Contoh Ghasab dalam Kehidupan Sehari-hari
Pemahaman tentang ghasab tidak hanya terbatas pada kajian teoritis, tetapi juga harus diimplementasikan dalam kehidupan nyata. Berikut beberapa contoh ghasab yang sering terjadi:
-
Meminjam barang tanpa izin: Meminjam mobil, sepeda motor, buku, atau barang berharga lainnya tanpa izin pemiliknya merupakan bentuk ghasab. Meskipun barang tersebut dikembalikan, tindakan ini tetap dianggap sebagai pelanggaran hak milik. Jika barang tersebut rusak atau hilang selama masa peminjaman, pelaku wajib mengganti kerugian sesuai dengan nilai barang tersebut.
-
Menggunakan fasilitas umum secara tidak bertanggung jawab: Menggunakan fasilitas umum seperti listrik, air, atau internet secara berlebihan tanpa membayar sesuai dengan ketentuan yang berlaku juga termasuk ghasab. Tindakan ini merugikan masyarakat luas dan menunjukkan kurangnya rasa tanggung jawab sosial.
-
Menyalahgunakan wewenang: Pejabat publik yang menyalahgunakan wewenang untuk memperkaya diri sendiri atau kelompoknya juga termasuk ghasab. Tindakan ini merupakan bentuk korupsi yang sangat merusak dan merugikan negara dan rakyat.
-
Plagiarisme: Menjiplak karya tulis, desain, atau karya seni orang lain tanpa izin dan mengakuinya sebagai karya sendiri merupakan bentuk ghasab intelektual. Tindakan ini merugikan kreator asli dan melanggar hak cipta.
-
Mengambil keuntungan dari kesalahan orang lain: Mengeksploitasi kesalahan atau kelemahan orang lain untuk mendapatkan keuntungan pribadi juga termasuk ghasab. Misalnya, mengambil keuntungan dari ketidaktahuan seseorang dalam transaksi jual beli.
Kesimpulan
Ghasab merupakan perbuatan tercela yang dilarang keras dalam Islam. Perbuatan ini tidak hanya merugikan korban secara materiil dan non-materiil, tetapi juga berdampak buruk bagi pelaku, baik di dunia maupun di akhirat.
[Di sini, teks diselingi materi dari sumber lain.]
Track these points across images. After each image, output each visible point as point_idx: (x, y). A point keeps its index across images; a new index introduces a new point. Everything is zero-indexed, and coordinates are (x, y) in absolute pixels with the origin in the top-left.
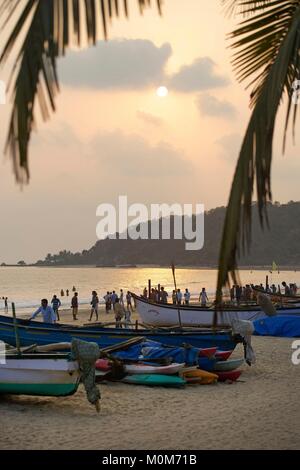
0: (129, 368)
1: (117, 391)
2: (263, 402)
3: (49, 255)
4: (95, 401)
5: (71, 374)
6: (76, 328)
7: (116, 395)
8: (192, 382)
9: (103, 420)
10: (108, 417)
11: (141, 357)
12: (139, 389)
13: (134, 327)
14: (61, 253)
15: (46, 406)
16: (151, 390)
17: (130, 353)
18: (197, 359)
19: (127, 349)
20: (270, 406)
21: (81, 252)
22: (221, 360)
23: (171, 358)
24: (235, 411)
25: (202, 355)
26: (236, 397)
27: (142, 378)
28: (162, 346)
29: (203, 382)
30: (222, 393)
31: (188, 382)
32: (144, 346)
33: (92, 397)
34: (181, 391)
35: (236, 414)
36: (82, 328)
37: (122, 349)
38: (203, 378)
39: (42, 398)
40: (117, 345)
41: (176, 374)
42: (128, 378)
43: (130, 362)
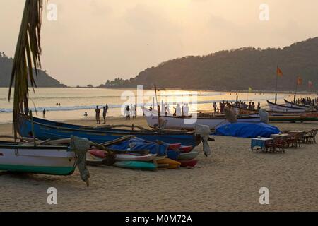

Pemahaman yang mendalam tentang definisi, hukum, dan contoh ghasab sangat penting untuk membangun masyarakat yang adil, berintegritas, dan bertakwa kepada Allah SWT. Menghindari ghasab dan menegakkan keadilan merupakan tanggung jawab setiap individu muslim untuk mewujudkan kehidupan yang harmonis dan sejahtera. Setiap muslim harus senantiasa menjaga amanah dan menghindari segala bentuk perbuatan yang merugikan orang lain. Menanamkan nilai kejujuran, tanggung jawab, dan keadilan dalam setiap aspek kehidupan merupakan kunci untuk mencegah dan memberantas ghasab serta menciptakan masyarakat yang lebih baik.